3. Mwikabwe is a son to Chacha Mwita whereas Julius is a son to Murimi Mwita. Chacha Mwita and Murimi Mwita were brothers; the children of one Mwita Murimi. The said two brothers had other siblings including Panyako Mwita, Mtongori Mwitaand John Mwita Murimi. Whereas Chacha Mwita and Murimi Mwita are deceased Panyako Mwita, Mtongori Mwita and John Mwita Murimi are still alive.
4. From the record I have found out that the three Applicants herein namely John Mwita Murimi (hereinafter referred to as ‘John’), Joseph Mwita Murimi (hereinafter referred to as ‘Joseph’) and Nyamohanga Marwa Mwita (hereinafter referred to as ‘Nyamohanga’) filed Objections to Making of the Grants and Cross Petitions in the two causes at the Kisii High Court sometimes in February 2013; long after the respective grants had been issued. The Objections and Cross Petitions were however withdrawn and the Applicants herein filed a joint Summons for Revocation of those grants on 15/03/2016. The Summons is dated 14/03/2016 and is brought under Sections 47, 58, 76 and 82(d) of the Law of Succession Act, Cap. 160 of the Laws of Kenya (hereinafter referred to as ‘the Act’), the Probate and Administration Rules and Articles 48 and 159 of the Constitution alongside all other enabling provisions of the law. I will henceforth refer to the application as ‘the Summons’.
5. The Summons was supported by the Affidavit of John sworn on 14/03/2016 which has several annextures thereto. It is made on some 29 repetitive grounds but mainly that the grants were issued by concealment and/or non-disclosure of material facts, that no consents of all the beneficiaries were sought for and/or obtained, there was fraudulent misrepresentation as well as outright disobedience of Court orders.
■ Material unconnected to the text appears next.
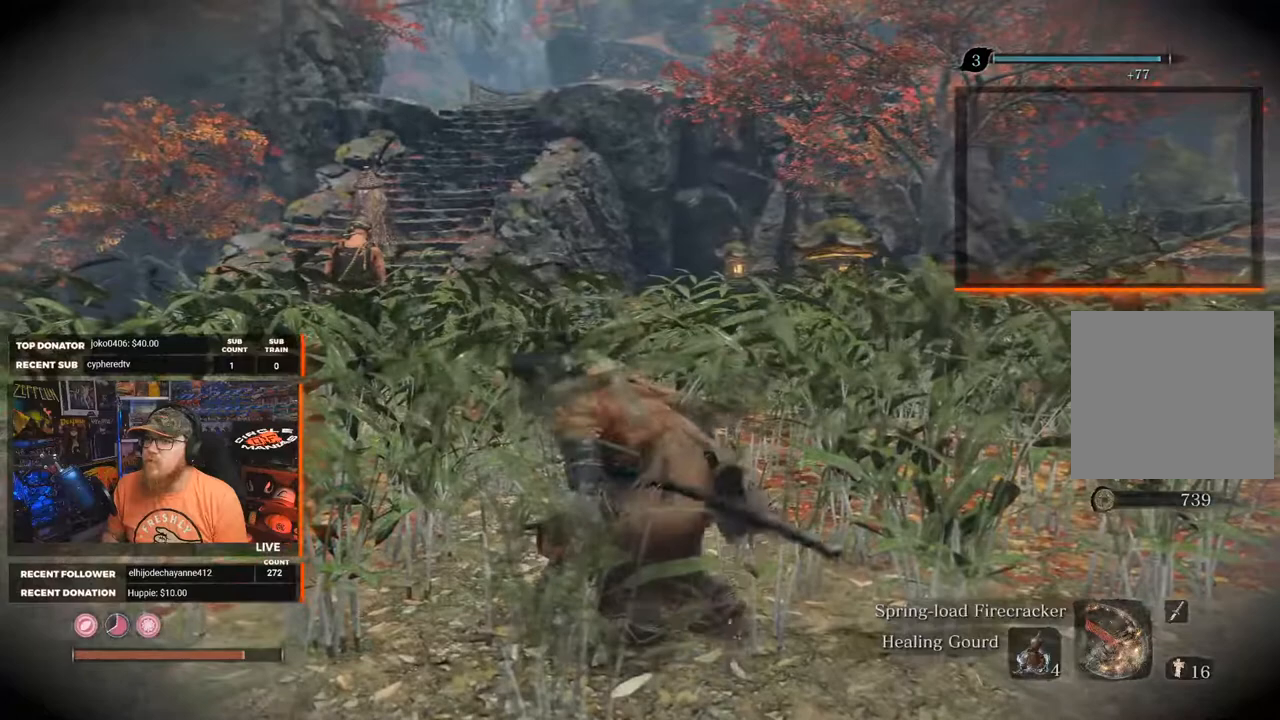
{"buttons": [], "left_stick": "center", "right_stick": "center", "events": [[117, "right_stick", "right"], [450, "right_stick", "center"]]}
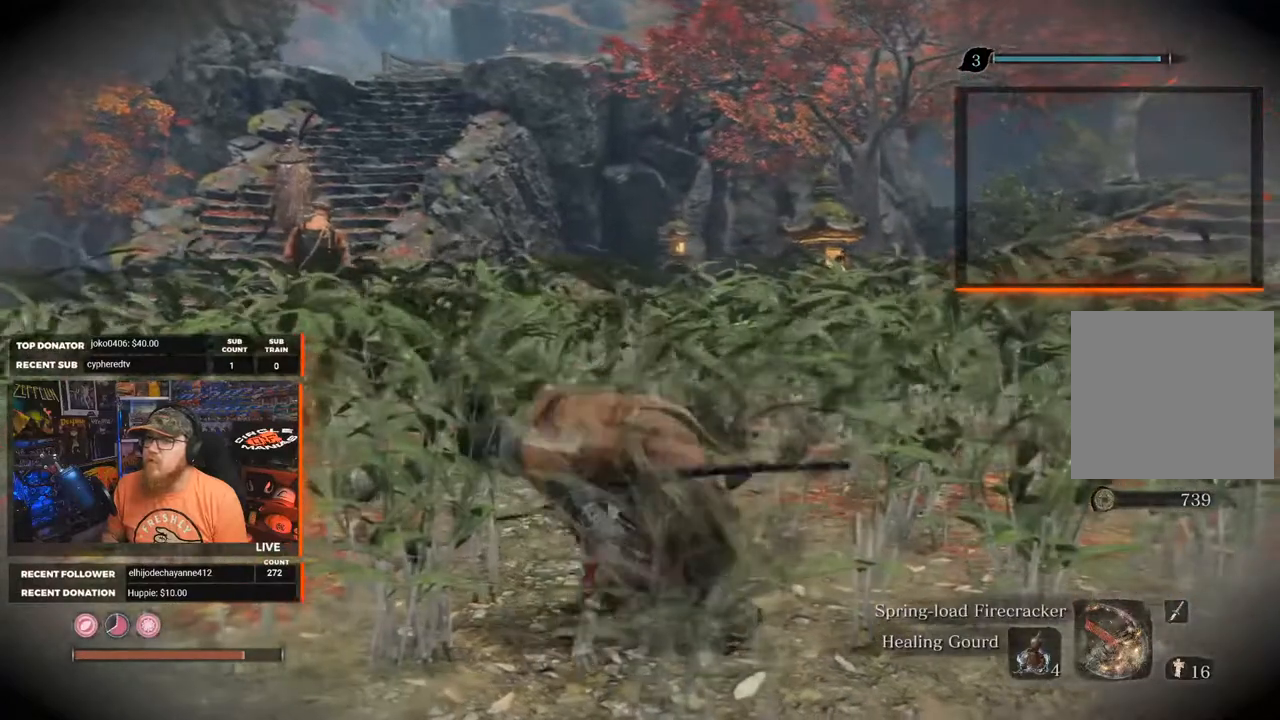
{"buttons": [], "left_stick": "center", "right_stick": "down-left", "events": [[300, "right_stick", "down-left"]]}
6. The Summons was opposed by the Petitioners through the Replying Affidavit of Julius sworn on 30/03/2016. Pursuant to the directions of this Court and the concurrence of the parties the Summons was heard by way of viva voce evidence. For the purposes of that hearing the Applicants were deemed as the Plaintiffs and John testified on their behalf. The Petitioners were deemed as the Defendants and both Mwikabwe and Julius testified alongside one Mtongori Mwita also known as Joseph Murama.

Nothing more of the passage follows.